**The data**
Segment Open

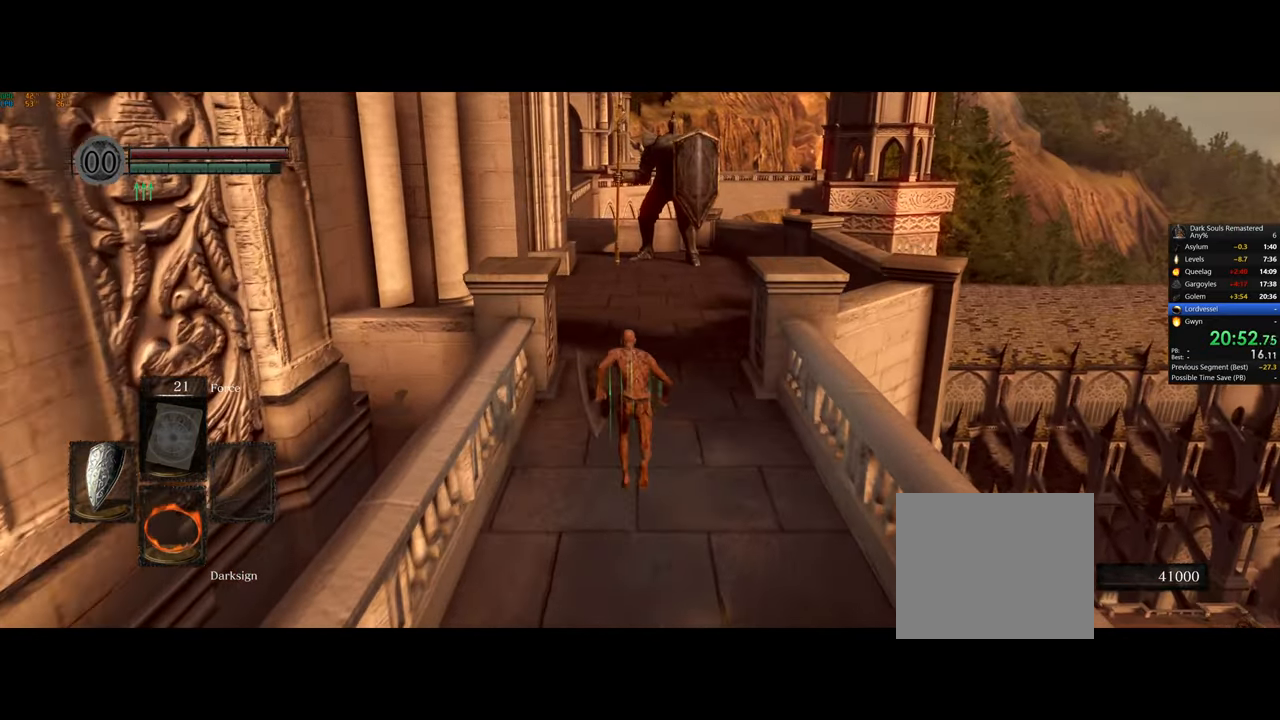
{"buttons": ["CIRCLE"], "left_stick": "up", "right_stick": "center", "events": []}
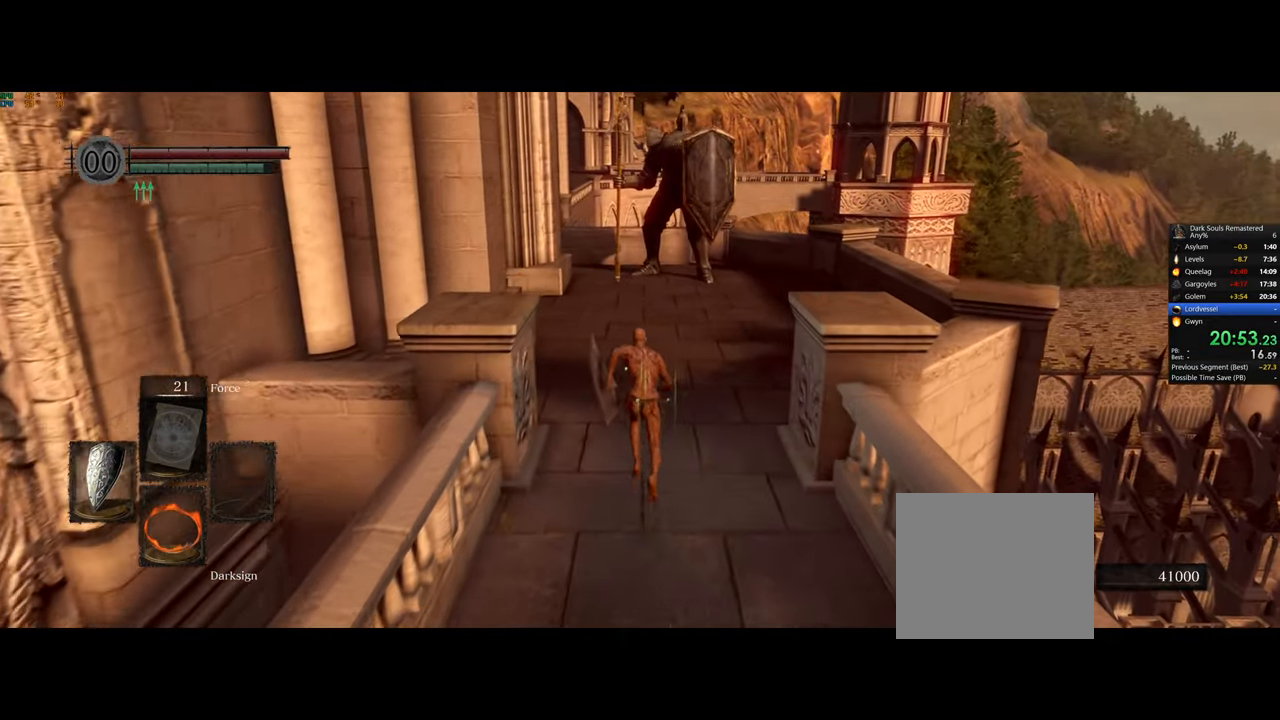
{"buttons": ["CIRCLE"], "left_stick": "up", "right_stick": "center", "events": []}
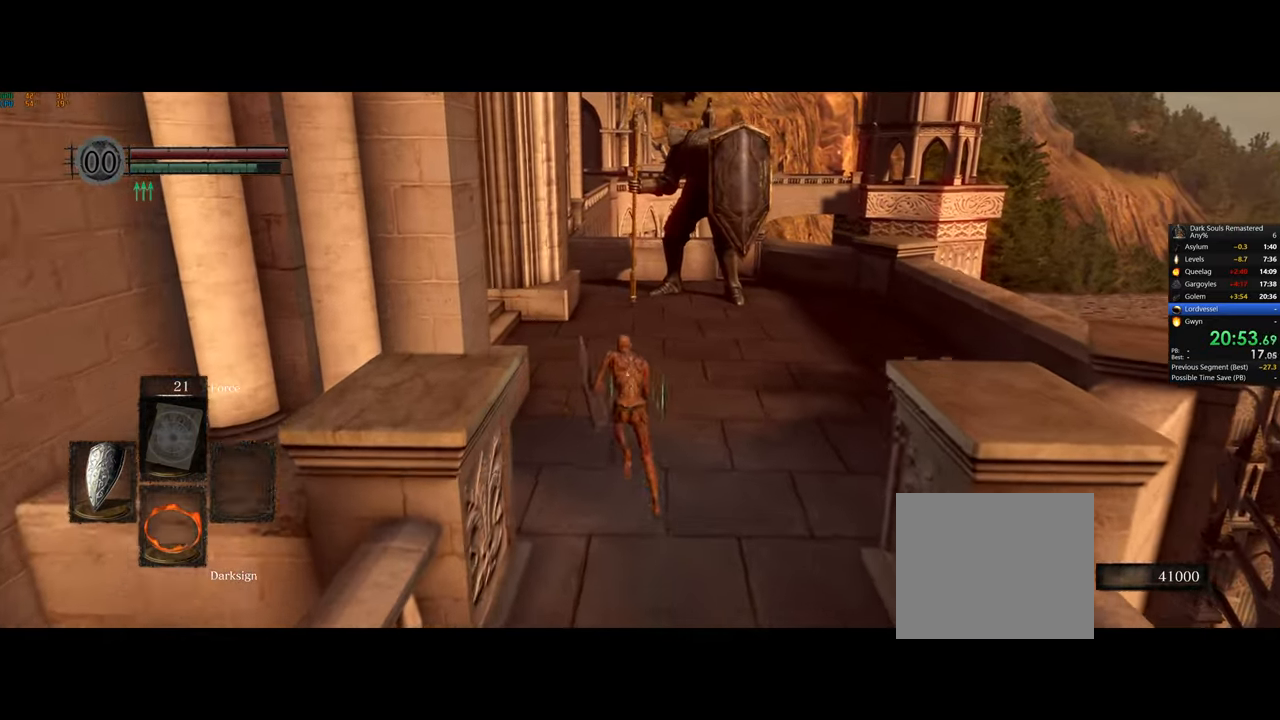
{"buttons": ["CIRCLE"], "left_stick": "up", "right_stick": "center", "events": []}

Segment Closed

Please output the listing above in full, exactly as given, without its images.

{"buttons": ["CIRCLE"], "left_stick": "up", "right_stick": "center", "events": []}
{"buttons": ["CIRCLE"], "left_stick": "up", "right_stick": "center", "events": []}
{"buttons": ["CIRCLE"], "left_stick": "up", "right_stick": "center", "events": []}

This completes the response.